During war, the days are too long. Every single hour that passes feels like a whole year. Since the beginning of this war, I’m living the worst days and nights ever, as the peaceful moments are so few. As we are fasting, every day we have our morning and evening meals, listening to the bombing outside and asking God to keep us and the people of Gaza safe. Israeli airplanes are shelling houses. Many houses have been destroyed over the heads of children and women. These children and women are human beings. They have names, dreams, and beloved ones. The photographs of those victims are heartbreaking, and I can’t stop my mind from drawing awful pictures of me and my family with our house over our heads just like them.

Our bodies shake and our hearts sink with every single airstrike. I try not to freak out so my two little boys won’t either but sometimes I’m just a big failure! During daylight hours, all of us gather together in the same place, a room, or a corner, listening to the shelling, trying to figure out which are the targeted areas, and following the news second by second. I keep the boys inside the house all the time. I can’t even let them go out into the backyard or to the rooftop. I’m doing my best to keep them away from this insanity, but how can I when it’s everywhere?! I wish I could cover their ears so they wouldn’t hear the sound of bombing. I feel like I’m dying, as I see the fear in their eyes.

At night, things are much harder. I spend every night moving my boys from one room to another, looking for safety. I’m too frightened to sleep, not only because of the loud noises caused by the continuous bombing, but also because I think I need to be awake, monitoring the situation around in order to decide, according to the sounds of the shelling, whether to keep my boys in this room, or to move them to another one. We have had no electricity for three days now and I guess you can imagine how it feels without electricity in circumstances like those we are facing in Gaza during this war.

The Israeli crimes committed against civilians in Gaza undermine my faith in international law and international bodies. It seems like these bodies were created to defend Israel and cover up its crimes against the innocent people of Palestine. A massacre was committed last night in Al-Shejaiya neighbourhood, in the east of Gaza. The reality here is so bloody and what is happening is so much more than any human can bear. Hundreds of artillery shells are falling on houses even at this very moment. The photographs of the victims are more than horrendous. People are running out of their houses, dead bodies are in the streets, and ambulances can’t reach those who have been murdered. Every single picture reminds me of Al Nakba.

I guess that we Palestinians should only believe in the law of power. We face death every moment of every day, and the whole world is silent. When they speak, they tell us about Israel’s right to self defence! Why? I need someone wise to tell me why. We are under occupation and Israel is the occupying force. These are not two equal sides.

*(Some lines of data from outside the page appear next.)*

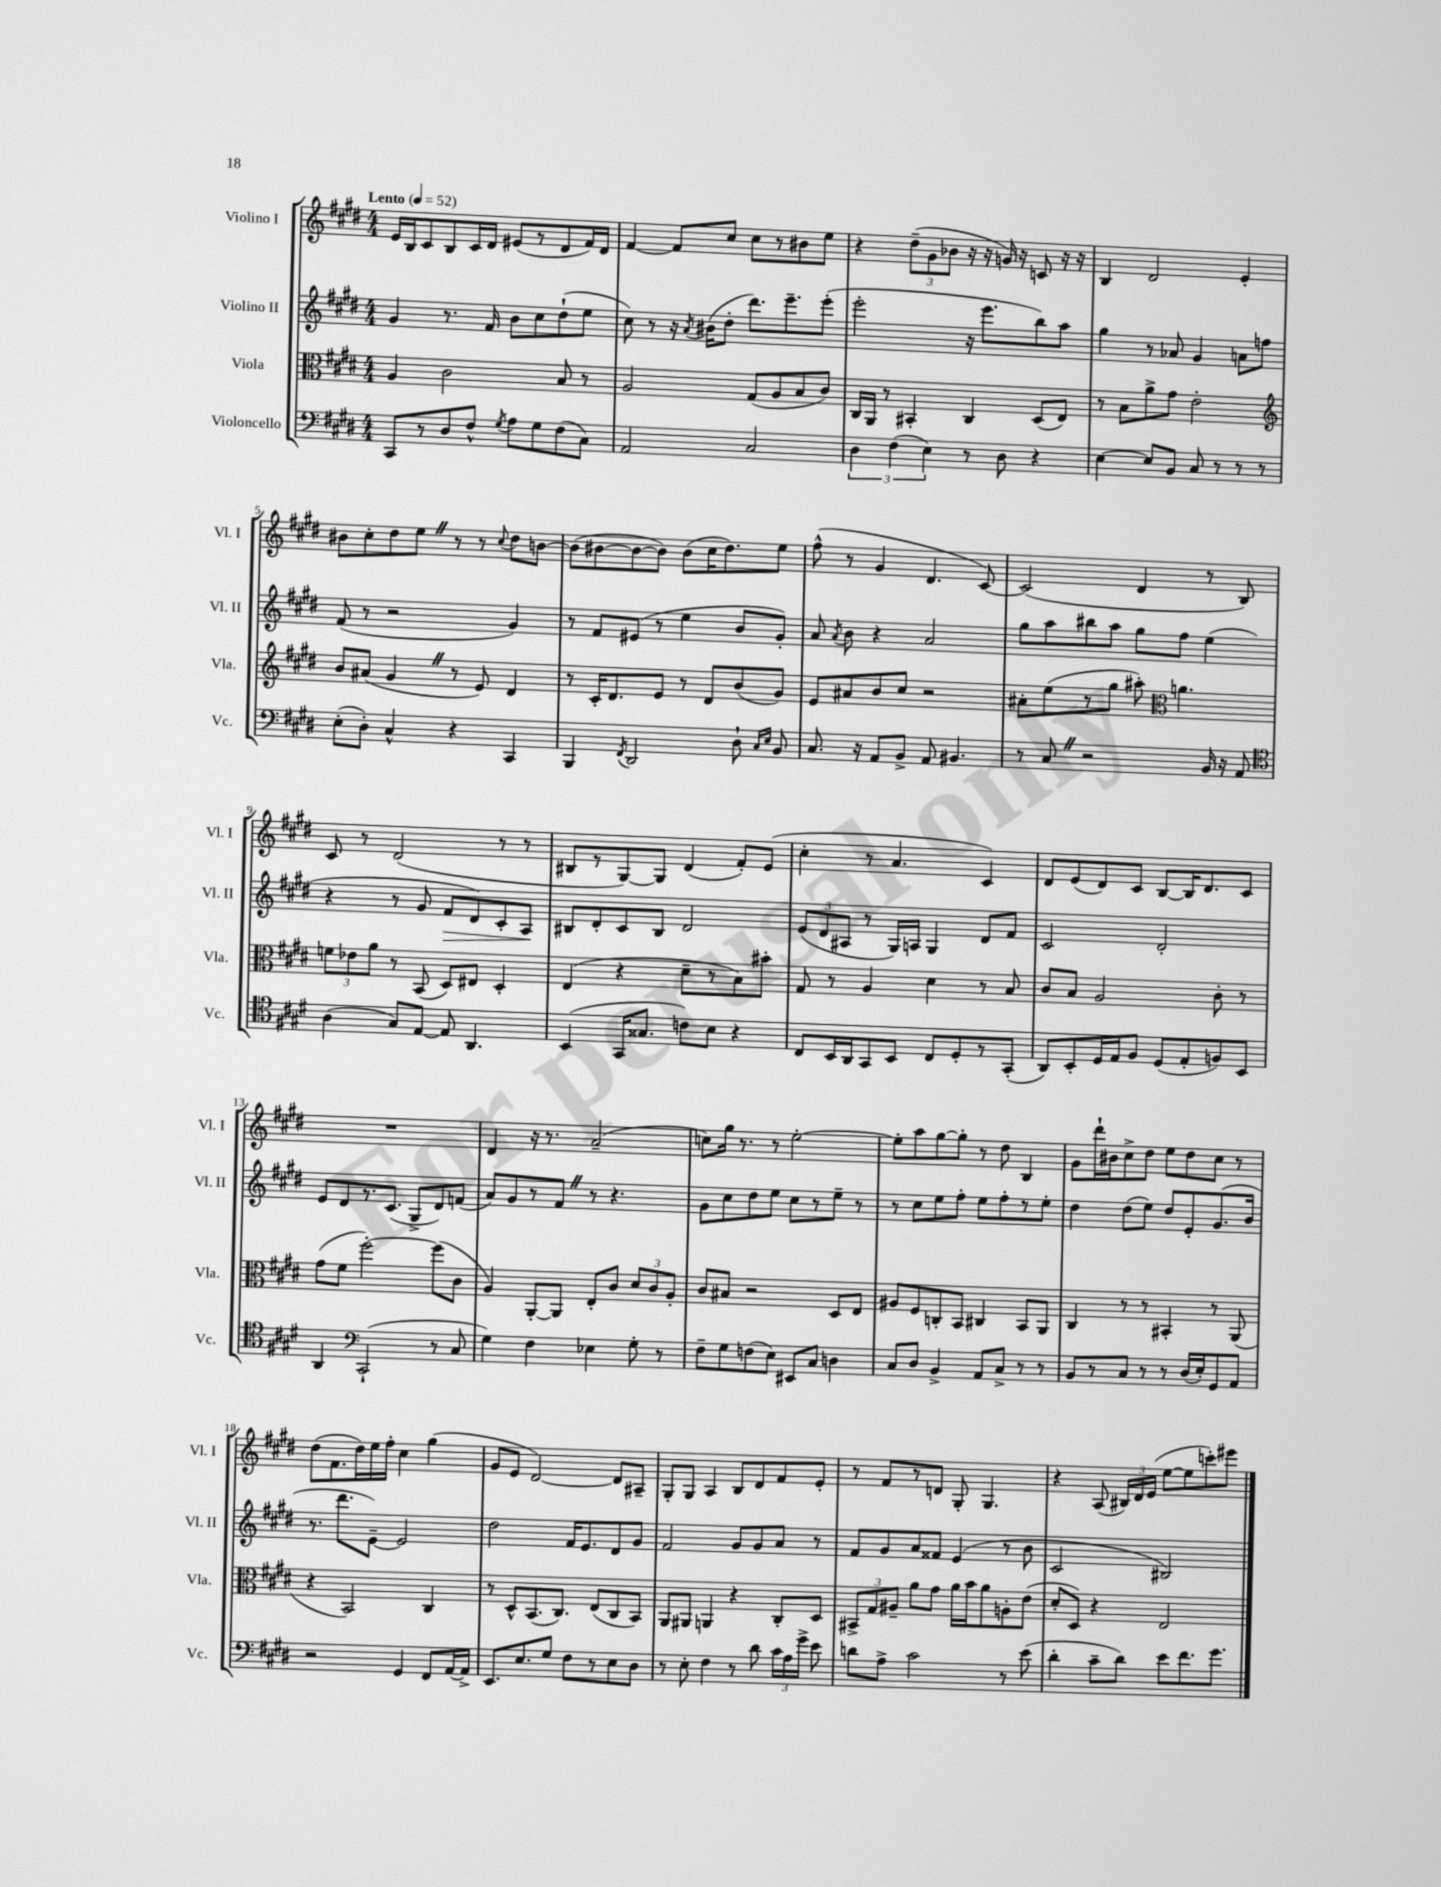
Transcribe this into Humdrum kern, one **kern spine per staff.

**kern	**kern	**kern	**kern
*staff4	*staff3	*staff2	*staff1
*clefF4	*clefC3	*clefG2	*clefG2
*k[f#c#g#d#]	*k[f#c#g#d#]	*k[f#c#g#d#]	*k[f#c#g#d#]
*M4/4	*M4/4	*M4/4	*M4/4
*MM52	*MM52	*MM52	*MM52
8CC#	4A	4g#	16e
.	.	.	16B
8r	.	.	8c#
8D#	2c#	8.r	8B
8F#^^	.	.	16c#
.	.	16f#	16d#
8qG#	.	.	.
8A	.	8b	(8e#
8G#	.	8cc#	8r
(8F#	8B	(8dd#`	8d#
8C#)	8r	8ee	16f#)
.	.	.	16d#
=	=	=	=
2AA	2A	8cc#)	[4f#
.	.	8r	.
.	.	16r	8f#]
.	.	8qa	.
.	.	(16b#	.
.	.	8dd#'	8cc#
2C#	(8G#	8.ddd#)	8cc#
.	8A	.	8r
.	.	8.eee~	.
.	8B	.	8b#
.	8c#)	(8eee'	8ee
=	=	=	=
6D#	16C#	2eee'	4r
.	16AA	.	.
.	8r	.	.
(6F#	.	.	.
.	4BB#'	.	(12dd#~
6E)	.	.	12g#
.	.	.	12b-
8r	4C#	16r	16r
.	.	8.eee	16r
8D#	.	.	16g)
.	.	.	16r
4r	(8D#	8bb)	8c
.	8E)	8aa	16r
.	.	.	16r
=	=	=	=
[4E	8r	4gg#	4B
.	8B	.	.
8E]	8a^	8r	2d#
8BB	8g#	8a-	.
8C#	2e'	4g#	.
8r	.	.	.
8r	.	8a	4e'
8r	.	8ff	.
=	=	=	=
*	*clefG2	*	*
(8E'	8b	(8f#	8b#
8D#')	(8a#	8r	8cc#'
4C#^^	4g#	2r	8dd#
.	.	.	8ee
4r	8r	.	8r
.	8e)	.	8r
.	.	.	8qqcc#
4CC#	4d#	4g#)	8dd#
.	.	.	[8b
=	=	=	=
4BBB	8r	8r	(8b]
.	16c#'	8f#	[8b#
.	8.d#	.	.
8qFF#	.	.	.
2DD#	.	(8e#	8b#_
.	8e	8r	8b#])
.	8r	4ee	(8b#
.	8d#	.	16cc#
.	.	.	8.dd#)
8D#`	(8b	8b	.
16qqC#	.	.	.
16qqE	.	.	.
8BB	8g#)	8g#')	8ee
=	=	=	=
8.C#	8e	8a	(8ff#^^
.	.	8qa	.
.	8a#	8b	8r
16r	.	.	.
8AA	8b	4r	4g#
8BB^	8cc#	.	.
8AA	2r	2a	4.d#
4.BB#	.	.	.
.	.	.	[8c#)
=	=	=	=
8r	8a#'	8gg#	(2c#]
8C#	(8ee	8aa	.
2r	8r	8bb#	.
.	8gg#	8aa	.
.	8aa#')	8gg#	4d#
*	*clefC3	*	*
.	4.a	8ff#	.
16BB	.	(4ee	8r
16r	.	.	.
8AA	.	.	8B)
=	=	=	=
*clefC4	*	*	*
(4A	12f	4r	8c#
.	12e-	.	.
.	.	.	8r
.	12a	.	.
8G#)	8r	8r	(2d#
[8E	(8BB	8g#	.
8E]	8D#)	8f#	.
4.AA	8E#	8d#)	.
.	4D#'	8c#'	8r
.	.	8A	8r
=	=	=	=
(4BB	(4E	8B#	8B#
.	.	8d#'	8r
16GG#	4r	8c#	[8G#)
8.G##	.	.	.
.	.	8B#	8G#]
8c)	8d#~	2d#	(4d#
8B	8r	.	.
4r	8B)	.	8f#')
.	8b#'	.	(8e
=	=	=	=
8C#	8G#	(12e	4cc#'
.	.	12d#	.
16BB	8r	.	.
.	.	12A#	.
16AA	.	.	.
8GG#	4A	8r	8r
8BB	.	16G#)	4.a
.	.	16A	.
8C#	4d#	4G#	.
8D#'	.	.	.
8r	8r	8d#	4c#)
(8GG#'	8B	8f#	.
=	=	=	=
8AA)	8c#	2c#	8d#
8BB'	8B	.	(8e
16D#	2A	.	8d#)
16E	.	.	.
8F#	.	.	8c#
(8D#	.	2d#'	[8B
8E'	.	.	16B]
.	.	.	8.d#
8F)	8c#'	.	.
8BB	8r	.	8c#
=	=	=	=
4AA	(8g#	8e	1r
.	8f#	8d#	.
*clefF4	*	*	*
(2CC#`	[2ff#')	8.r	.
.	.	(8.c#	.
.	.	8G#^	.
8r	(8ff#]	8d#)	.
8C#	8c#	(8f	.
=	=	=	=
4G#)	4A)	8a)	4d#
.	.	8g#	.
4F#	[8AA'	8r	16r
.	.	.	8.r
.	8AA]	8f#	.
4E-	8E'	8r	(2a~
.	8c#	4.r	.
8G#'	12d#	.	.
.	12c#	.	.
8r	.	.	.
.	12A'	.	.
=	=	=	=
8F#~	8c#	8g#	8cc)
8G#	8B#	8cc#	16gg#
.	.	.	8.r
(8F	2r	8dd#	.
8E)	.	8ee	8r
8EE#	.	8cc#	[2ee'
8C#	.	8r	.
4D	8D#	8ee~	.
.	8E	8r	.
=	=	=	=
8C#	8A#	8r	8ee']
8D#	8F#	8cc#	8aa
4BB^	8C'	8ee	[8gg#
.	8BB	8ff#'	8gg#']
8AA	4C#	8ee	8r
8C#^	.	8ff#'	8dd#
8r	8BB	8r	4B
8r	8AA	8ee'	.
=	=	=	=
8BB	4C#	4dd#	8g#
8r	.	.	16ddd#`
.	.	.	16b#
8C#	8r	(8dd#	8cc#^
8r	8r	8ee)	8dd#
8r	4BB#'	8dd#	8ee
(16D#	.	8e'	8dd#
16E')	.	.	.
8GG#	8r	(8.g#	8cc#
8AA	(8AA	.	8r
.	.	16b	.
=	=	=	=
2r	4r	8.r	(8dd#
.	.	.	8.f#
.	.	8.ddd#	.
.	2BB)	.	.
.	.	.	16dd#)
.	.	[8e~)	16ee
.	.	.	16ff#'
4GG#	.	2e]	4cc#
8FF#	4C#	.	(4gg#
[16AA	.	.	.
16AA^]	.	.	.
=	=	=	=
8.EE	8r	2dd#	8g#
.	8D#^^	.	8e
8.E	.	.	.
.	(8.BB	.	[2d#)
8G#	.	.	.
.	8.C#)	.	.
8F#	.	16f#	.
.	.	8.e	.
8r	(8E	.	.
8E	8C#	8d#	8d#]
8D#	8BB)	8g#	8A#~
=	=	=	=
8r	8AA	2f#	8G#'
8E'	8AA#	.	8G#
4F#	4AA	.	4A
8r	4r	8g#	8B
8d#	.	8g#	8d#
24c#	8C#'	8a	8f#
24A	.	.	.
24g#^	.	.	.
8e	8D#	8r	8e'
=	=	=	=
8d	12BB#^	8f#	8r
.	12G#	.	.
8A^	.	8g#	8f#
.	12A#~	.	.
2c#	8a	8a	8r
.	8g#	8f##	8d
.	16a	(4e	8G#'
.	16b	.	.
.	8a	.	4.G#
8r	8A'	8r	.
(8e	(8e	8b	.
=	=	=	=
4d#'	8d#'	2c#	4r
.	8D#)	.	.
8c#~	4r	.	(8A
8d#)	.	.	24B#)
.	.	.	24d#
.	.	.	(24e
8e	2E	2B#)	[8ee
8.f#	.	.	8ee]
.	.	.	8ccc')
8.g#	.	.	.
.	.	.	8eee#
==	==	==	==
*-	*-	*-	*-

This morning, Hikmat and Ahmad woke up to the sound of a huge explosion. I hugged their shaking bodies, asking them not to be afraid. Hikmat, who is 8, said, “I hate Israel. I hate all the Israeli people.” I asked him, “Why, sweetheart?” He answered, “Don’t you know why, Mum? Don’t you see what they are trying to do? They want to kill us.”

The Israelis claim that we teach our kids hate, but we don’t. This is how Palestinian children start to feel hatred towards Israel. After 13 days of war, my two boys are able to know the difference between F16s and Apache helicopters, and they play guessing games together, distinguishing between tank shelling and airstrikes. This is how our kids spend their summer!

Ahmad, my younger boy, asks me every morning, “Mum, we are not going to die today, are we?” Hikmat answers, saying, “Don’t worry, Ahmad. Mum and Dad will protect us.” This sentence makes me speechless. I don’t know what to say or what to tell them. I would die for my kids but I’m afraid because I know that I am helpless. There is no way to protect my boys and, except God, no one knows what will happen in the next second. The war is still taking place over the Gaza Strip. There will be an end, but inside our weary bodies and souls something will stay broken.”